Preislich befinde sich der Pflegeroboter im fünfstelligen Bereich. "Hollies Teile kommen aus aller Welt und wurden von uns zusammengebaut und verkabelt", nimmt Johannes Mangler das Gespräch wieder auf. "Es ist recht schwer, einen genauen Preis zu nennen, aber die Komponenten und der Arbeitsaufwand belaufen sich auf zirka 100.000 Euro."
Robotik im All: Die Zukunft der Satelliten aus Karlsruhe
Jedes dieser Beispiele hat gemeinsam, dass seine Anwendung auf der Erde stattfindet. Doch was, wenn man noch größer denkt und die Zukunft der Robotik auch jenseits der Erdatmosphäre ansiedelt? "Dafür haben wir das Projekt 'Recobot' für Satellitentechnik", erklärt Mangler am Schluss.

Die Idee, die dem Projekt "Recobot" vorschwebt, bestehe in einem neuen Konzept von Satelliten. "Einen Satelliten herzustellen ist sehr teuer und ihn ins All zu schießen wohl kaum nachhaltig. Immerhin wird der Satellit nicht mehr benutzt, wenn er überholt ist und fliegt nur noch durchs All", so Mangler. "Aber mal angenommen, man würde Satelliten aus Würfelsegmenten bauen."

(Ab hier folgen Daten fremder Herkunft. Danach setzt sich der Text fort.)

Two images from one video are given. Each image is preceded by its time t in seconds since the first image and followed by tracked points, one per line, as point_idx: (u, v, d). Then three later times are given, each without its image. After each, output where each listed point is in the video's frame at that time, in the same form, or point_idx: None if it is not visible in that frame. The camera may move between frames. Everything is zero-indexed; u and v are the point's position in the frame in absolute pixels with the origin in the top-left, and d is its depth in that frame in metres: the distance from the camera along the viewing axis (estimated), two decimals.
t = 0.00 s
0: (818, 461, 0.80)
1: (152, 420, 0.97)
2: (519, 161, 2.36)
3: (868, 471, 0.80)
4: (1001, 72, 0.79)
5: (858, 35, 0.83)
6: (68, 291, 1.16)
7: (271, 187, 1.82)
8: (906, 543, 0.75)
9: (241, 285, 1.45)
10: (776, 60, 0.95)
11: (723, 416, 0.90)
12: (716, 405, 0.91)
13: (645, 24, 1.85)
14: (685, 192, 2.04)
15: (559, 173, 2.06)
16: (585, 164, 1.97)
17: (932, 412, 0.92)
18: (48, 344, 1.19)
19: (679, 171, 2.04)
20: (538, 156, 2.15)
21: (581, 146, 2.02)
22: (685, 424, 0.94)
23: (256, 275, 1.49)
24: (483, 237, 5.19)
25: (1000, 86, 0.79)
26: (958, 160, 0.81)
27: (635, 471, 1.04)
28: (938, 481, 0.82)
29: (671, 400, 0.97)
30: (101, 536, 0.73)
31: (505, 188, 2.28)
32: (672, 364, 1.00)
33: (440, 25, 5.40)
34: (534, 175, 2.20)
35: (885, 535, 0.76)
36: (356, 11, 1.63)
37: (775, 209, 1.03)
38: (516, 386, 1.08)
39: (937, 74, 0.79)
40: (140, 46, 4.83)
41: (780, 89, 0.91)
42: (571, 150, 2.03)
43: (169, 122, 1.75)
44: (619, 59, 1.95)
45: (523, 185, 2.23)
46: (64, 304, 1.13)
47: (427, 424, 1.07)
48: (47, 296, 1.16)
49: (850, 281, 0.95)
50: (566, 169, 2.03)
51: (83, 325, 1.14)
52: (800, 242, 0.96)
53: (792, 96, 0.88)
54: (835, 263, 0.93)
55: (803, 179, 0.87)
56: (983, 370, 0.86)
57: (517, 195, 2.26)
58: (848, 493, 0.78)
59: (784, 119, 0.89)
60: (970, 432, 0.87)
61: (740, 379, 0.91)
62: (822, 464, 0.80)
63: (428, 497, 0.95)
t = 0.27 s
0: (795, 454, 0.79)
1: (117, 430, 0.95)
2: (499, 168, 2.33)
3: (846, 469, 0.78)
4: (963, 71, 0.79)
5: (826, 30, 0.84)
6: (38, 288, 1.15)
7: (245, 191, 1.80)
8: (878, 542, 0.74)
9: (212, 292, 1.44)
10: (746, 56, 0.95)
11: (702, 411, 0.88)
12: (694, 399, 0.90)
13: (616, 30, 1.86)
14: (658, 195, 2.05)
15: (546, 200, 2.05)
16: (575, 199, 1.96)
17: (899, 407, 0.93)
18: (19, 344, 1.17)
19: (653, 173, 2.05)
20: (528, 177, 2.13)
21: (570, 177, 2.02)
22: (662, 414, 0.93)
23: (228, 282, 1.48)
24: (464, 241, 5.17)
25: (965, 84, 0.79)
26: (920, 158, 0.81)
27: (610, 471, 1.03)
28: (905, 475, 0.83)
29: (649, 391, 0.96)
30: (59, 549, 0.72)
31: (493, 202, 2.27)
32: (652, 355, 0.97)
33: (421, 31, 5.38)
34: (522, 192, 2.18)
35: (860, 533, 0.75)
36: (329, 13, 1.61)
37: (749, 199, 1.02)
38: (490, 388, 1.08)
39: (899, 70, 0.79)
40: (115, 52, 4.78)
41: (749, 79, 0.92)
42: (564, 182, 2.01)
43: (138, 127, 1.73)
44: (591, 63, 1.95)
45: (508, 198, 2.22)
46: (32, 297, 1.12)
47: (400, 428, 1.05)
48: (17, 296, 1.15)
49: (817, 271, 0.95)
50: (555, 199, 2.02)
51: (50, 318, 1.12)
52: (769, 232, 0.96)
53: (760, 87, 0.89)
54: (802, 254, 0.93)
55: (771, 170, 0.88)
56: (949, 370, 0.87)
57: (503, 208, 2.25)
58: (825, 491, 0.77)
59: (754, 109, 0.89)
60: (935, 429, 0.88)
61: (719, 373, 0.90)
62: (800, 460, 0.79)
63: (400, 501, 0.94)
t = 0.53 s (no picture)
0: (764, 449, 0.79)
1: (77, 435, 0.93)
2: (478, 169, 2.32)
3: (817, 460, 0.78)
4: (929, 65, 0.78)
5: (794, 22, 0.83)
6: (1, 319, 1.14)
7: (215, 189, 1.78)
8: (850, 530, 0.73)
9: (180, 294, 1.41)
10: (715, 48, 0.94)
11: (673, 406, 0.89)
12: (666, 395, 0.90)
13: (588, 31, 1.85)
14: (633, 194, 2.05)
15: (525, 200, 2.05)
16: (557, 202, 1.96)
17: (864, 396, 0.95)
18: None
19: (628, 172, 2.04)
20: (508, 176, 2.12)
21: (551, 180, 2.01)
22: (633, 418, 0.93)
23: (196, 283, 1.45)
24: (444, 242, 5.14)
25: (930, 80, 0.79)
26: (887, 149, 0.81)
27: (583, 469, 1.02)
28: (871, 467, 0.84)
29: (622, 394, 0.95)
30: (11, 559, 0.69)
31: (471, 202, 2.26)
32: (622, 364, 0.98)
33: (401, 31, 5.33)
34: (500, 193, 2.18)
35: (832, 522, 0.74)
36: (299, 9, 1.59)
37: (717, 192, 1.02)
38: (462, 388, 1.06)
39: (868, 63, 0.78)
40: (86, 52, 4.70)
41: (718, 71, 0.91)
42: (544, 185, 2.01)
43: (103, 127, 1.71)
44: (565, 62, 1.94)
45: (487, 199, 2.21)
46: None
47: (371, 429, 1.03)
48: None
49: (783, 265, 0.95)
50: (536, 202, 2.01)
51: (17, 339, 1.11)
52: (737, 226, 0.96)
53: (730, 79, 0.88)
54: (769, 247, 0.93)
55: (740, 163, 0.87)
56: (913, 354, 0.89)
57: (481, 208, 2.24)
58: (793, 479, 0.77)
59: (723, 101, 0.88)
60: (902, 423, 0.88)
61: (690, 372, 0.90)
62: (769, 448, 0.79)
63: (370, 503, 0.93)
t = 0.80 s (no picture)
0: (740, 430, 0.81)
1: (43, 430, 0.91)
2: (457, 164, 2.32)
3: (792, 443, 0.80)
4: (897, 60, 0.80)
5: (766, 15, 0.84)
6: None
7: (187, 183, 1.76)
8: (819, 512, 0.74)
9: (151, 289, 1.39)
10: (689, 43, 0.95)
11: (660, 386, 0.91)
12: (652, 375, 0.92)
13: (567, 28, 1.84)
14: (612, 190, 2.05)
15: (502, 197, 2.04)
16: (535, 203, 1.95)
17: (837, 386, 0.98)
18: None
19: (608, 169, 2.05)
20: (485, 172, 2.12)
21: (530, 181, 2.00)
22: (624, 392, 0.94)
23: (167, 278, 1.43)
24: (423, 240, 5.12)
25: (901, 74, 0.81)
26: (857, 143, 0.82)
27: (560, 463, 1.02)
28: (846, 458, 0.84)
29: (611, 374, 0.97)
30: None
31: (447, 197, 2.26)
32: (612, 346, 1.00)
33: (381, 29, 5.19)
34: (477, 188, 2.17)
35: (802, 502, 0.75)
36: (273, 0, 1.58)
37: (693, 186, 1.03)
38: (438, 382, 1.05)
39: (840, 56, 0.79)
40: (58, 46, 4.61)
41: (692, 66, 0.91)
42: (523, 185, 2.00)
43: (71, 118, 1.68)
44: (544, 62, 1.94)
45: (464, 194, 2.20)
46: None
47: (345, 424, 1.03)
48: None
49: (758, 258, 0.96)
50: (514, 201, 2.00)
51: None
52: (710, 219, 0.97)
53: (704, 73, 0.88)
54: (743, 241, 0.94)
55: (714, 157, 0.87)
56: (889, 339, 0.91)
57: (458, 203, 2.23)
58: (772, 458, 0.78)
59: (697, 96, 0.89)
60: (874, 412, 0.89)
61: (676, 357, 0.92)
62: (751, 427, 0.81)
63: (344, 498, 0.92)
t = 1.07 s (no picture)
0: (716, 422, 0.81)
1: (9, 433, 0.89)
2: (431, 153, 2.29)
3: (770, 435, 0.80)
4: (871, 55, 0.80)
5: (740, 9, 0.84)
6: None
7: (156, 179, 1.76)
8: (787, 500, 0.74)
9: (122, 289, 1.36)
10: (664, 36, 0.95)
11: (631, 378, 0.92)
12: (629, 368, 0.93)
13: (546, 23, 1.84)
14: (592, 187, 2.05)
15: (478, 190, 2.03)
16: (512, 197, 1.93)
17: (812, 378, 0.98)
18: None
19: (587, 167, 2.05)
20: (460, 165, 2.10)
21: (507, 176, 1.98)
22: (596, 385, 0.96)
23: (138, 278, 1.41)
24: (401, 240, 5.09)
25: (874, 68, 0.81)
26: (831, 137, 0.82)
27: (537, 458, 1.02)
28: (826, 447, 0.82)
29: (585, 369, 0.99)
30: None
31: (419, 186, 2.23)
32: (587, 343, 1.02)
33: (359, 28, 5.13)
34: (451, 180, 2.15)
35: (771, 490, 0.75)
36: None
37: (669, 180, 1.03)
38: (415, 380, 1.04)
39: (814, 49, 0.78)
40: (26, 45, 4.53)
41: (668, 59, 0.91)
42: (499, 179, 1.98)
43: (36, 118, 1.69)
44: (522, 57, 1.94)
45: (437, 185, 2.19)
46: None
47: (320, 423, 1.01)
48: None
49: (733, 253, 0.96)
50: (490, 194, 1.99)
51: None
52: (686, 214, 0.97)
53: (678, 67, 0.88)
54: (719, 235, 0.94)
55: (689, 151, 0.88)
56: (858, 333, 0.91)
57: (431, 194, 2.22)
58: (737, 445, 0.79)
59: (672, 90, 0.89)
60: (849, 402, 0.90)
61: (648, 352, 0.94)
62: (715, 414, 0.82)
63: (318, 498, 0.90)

In diesem Fall könne jedes Bauteil und jede Komponente in einem Würfel verbaut werden. "Der Satellit wird über einen integrierten Greifroboter von der Erde aus gewartet, die Würfel einsetzen und entfernen kann. So werden überholte Teile ausgetauscht und neue Technologien können an einem bereits aktiven Satelliten getestet werden, bevor gleich ein neuer konstruiert und ins All geschickt wird", sagt der Experte.

Der beschriebene Greifroboter könne innerhalb der Schwerelosigkeit dreidimensional am Würfelsatelliten operieren. Über Schnittstellen wird der Satellit damit dekonstruiert und bei Bedarf neu konfiguriert.

"Wir arbeiten seit 2012 daran und da noch viele Fragen ungeklärt sind und wir momentan eher begrenzte Geldmittel dafür haben, wird es wohl noch zehn bis 15 Jahre dauern, bis diese Technologie ins All geschossen wird", sagt Mangler. Wie bei vielen anderen Robotik-Projekten lasse die Zukunft also noch etwas auf sich warten.